Get through those cold, wintery evenings with these quick, super-easy and heart-warming recipes from Dr Divya Sharma, author of new book Doctor Bowl.
TOFU RAMEN
Prep time: 45 mins Cook time: 20 mins Serves: 2
■ 200g extra-firm tofu, drained
MARINADE
■ 2 tbsp soy sauce
■ 1 tsp cornflour
■ 2 garlic cloves, crushed
■ 2 tsp fresh ginger, minced
BROTH
■ 2 tbsp sesame oil
■ 4cm piece of fresh ginger, peeled and finely chopped
■ 4 garlic cloves, finely chopped
■ 1 red chilli, chopped
■ 125g shiitake mushrooms, sliced
■ 750ml vegetable stock
■ 2 tbsp miso paste
■ 120g ramen noodles
TOPPINGS
■ 3 spring onions, sliced
■ 1 red chilli, sliced
■ 1 tsp sesame seeds
■ 1 boiled egg, sliced in half (optional)
■ Handful of pea shoots
1 Cover the tofu with kitchen paper, then press it down with a heavy object for 15 mins to remove excess water. Cut into bite-sized cubes.
2 Mix all the marinade ingredients together and allow the tofu to marinate for around 20 mins.

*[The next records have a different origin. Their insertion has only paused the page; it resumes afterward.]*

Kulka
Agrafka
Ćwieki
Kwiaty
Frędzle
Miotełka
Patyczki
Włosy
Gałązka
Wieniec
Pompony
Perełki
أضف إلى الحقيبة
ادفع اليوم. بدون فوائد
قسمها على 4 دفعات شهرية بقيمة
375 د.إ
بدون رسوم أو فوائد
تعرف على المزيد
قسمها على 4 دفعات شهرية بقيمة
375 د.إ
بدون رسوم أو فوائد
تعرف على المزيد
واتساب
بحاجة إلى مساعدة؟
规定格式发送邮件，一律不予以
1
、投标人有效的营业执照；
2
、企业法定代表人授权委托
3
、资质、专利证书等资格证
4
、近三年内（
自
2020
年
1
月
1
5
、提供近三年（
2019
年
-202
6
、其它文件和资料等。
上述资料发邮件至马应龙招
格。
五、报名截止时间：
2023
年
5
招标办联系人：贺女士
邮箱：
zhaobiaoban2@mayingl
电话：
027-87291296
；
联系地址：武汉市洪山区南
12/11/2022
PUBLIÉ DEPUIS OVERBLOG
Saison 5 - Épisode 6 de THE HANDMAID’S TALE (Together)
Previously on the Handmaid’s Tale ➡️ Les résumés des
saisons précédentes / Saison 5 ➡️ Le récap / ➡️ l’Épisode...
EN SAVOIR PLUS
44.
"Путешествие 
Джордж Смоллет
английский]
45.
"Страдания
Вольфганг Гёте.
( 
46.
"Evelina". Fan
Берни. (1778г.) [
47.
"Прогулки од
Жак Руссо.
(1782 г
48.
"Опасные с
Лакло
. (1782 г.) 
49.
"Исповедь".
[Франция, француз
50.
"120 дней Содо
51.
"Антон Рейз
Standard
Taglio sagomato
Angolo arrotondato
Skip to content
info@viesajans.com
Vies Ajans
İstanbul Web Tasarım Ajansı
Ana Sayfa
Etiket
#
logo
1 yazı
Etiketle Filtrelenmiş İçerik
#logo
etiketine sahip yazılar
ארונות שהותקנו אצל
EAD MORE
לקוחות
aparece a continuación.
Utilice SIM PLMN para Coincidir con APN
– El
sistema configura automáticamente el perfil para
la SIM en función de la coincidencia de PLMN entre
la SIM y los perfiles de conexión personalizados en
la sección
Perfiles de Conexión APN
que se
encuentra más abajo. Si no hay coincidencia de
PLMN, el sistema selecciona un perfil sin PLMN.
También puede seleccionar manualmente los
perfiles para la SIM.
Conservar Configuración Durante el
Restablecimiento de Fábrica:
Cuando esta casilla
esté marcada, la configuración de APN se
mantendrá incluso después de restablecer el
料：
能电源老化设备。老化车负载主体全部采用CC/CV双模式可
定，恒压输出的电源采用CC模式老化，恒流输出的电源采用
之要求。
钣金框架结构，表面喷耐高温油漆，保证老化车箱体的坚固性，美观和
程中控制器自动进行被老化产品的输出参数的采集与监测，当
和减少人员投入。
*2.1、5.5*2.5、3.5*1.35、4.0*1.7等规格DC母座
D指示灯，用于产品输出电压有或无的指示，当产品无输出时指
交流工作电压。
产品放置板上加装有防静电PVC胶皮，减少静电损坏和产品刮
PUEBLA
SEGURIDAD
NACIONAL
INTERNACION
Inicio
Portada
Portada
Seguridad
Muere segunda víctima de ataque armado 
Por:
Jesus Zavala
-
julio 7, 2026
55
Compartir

3 Add 1 tbsp of the sesame oil to a pan over medium heat. Fry the ginger, garlic, and chilli for 2 mins, stirring to ensure they don’t burn.
4 Add the mushrooms and cook for 3-4 mins. 5 Add the vegetable stock and whisk in the miso paste until dissolved. Simmer for 10 mins, uncovered.
6 Pour the remaining sesame oil into a frying pan over a medium-high heat and fry the tofu for a few mins on each side until golden.
7 Add the noodles to the broth for the final 5 mins of cooking, then serve in bowls with the fried tofu.
8 Garnish with the spring onions, chilli, sesame seeds, boiled egg and pea shoots.